Unlike the regular boot search, the RAID controller has a single volume it has sversus scanning through existing volumes till it finds a boorable/active one.
ASKER
Ok, finally the Parity Initialization has completed. What does that really mean?
ASKER
I currently have all three of the RAID 5 volume drives blinking together every 2 seconds
ASKER
also, how do I run the hpacucli on this server to get more info about the RAID 5 volume?
Also if you click the diagnostics tab in the ACU you can get an ADU report on USB stick which has all the info you could ever want.
ASKER
I don't have an option to select the boot volume. Do you know where can I find the firmware update for the P400?
Linux/Supplemental is at https://support.hpe.com/connect/s/softwaredetails?language=en_US&softwareId=MTX_7e4ae58f0d9c42f6a3d47b587c - this can be used as a supplement to the firmware DVD
DVD (amazingly still available) https://support.hpe.com/connect/s/softwaredetails?language=en_US&softwareId=MTX_4372f442c3424063809e3d9198 but requires HPE account.
Alt link probably good http://www.mediafire.com/file/9m4rhs9mny15da4/firmware-10.10-0.zip
There is an alternative method to swap Array A with Array B but don't use until other options used up. Pull the 3 disks, boot from the mirrored pair and they should become Array A so be the boot volume.

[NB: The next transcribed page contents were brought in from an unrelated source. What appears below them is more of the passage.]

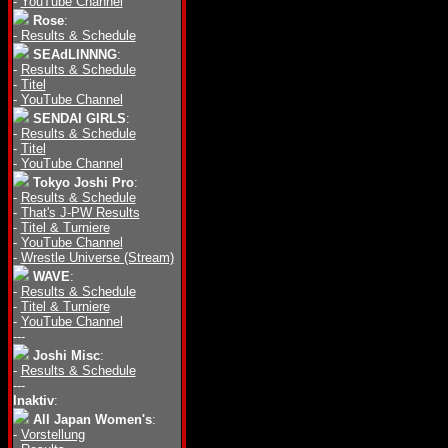
-
YouTube Channel
Rose
:
-
Results & Schedule
SEAdLINNNG
:
-
Results & Schedule
-
Titel
-
YouTube Channel
SENDAI GIRLS
:
-
Results & Schedule
-
Titel
-
YouTube Channel
Tokyo Joshi Pro
:
-
Results & Schedule
-
That's J-PW Results
-
Titel & Turniere
-
YouTube Channel
-
Wrestle Universe (Stream)
WAVE
:
-
Results & Schedule
-
Titel & Turniere
-
YouTube Channel
---
Joshi Misc
:
-
Results & Schedule
---
Inaktiv
:
All Japan Women's
:
-
Vorstellung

Shut down and add the RAID 5 and the controller will make that Array B since A is already in use.
ASKER
Performance must be pretty poor, it's running RAID 5 without cache battery but it's not as if that's something that happened recently, probably sold that way.
ASKER
I do have an option to change the boot volume now after firmware update.
ASKER
I did boot to Windows 2008, but the RAID 5 volume is showing in disk manager and asking me to initialize it, which I don't want to do so I don't erase it.
The other possibility is to use test-disk
Potentially the partition table got corrupted......
That being said, a competent data recovery company should be well versed in it or similar tools. If they couldn't recover anything, it's unlikely that a regular tech would. I'd give it a try, though, just for my peace of mind.
ASKER
I know, but it's out of my hands now.
so one is dead, another is dying - not good for a RAID 5
you are looking at getting replacement disks for both, rebuilding the array and restoring from a good backup (you do have that, right?)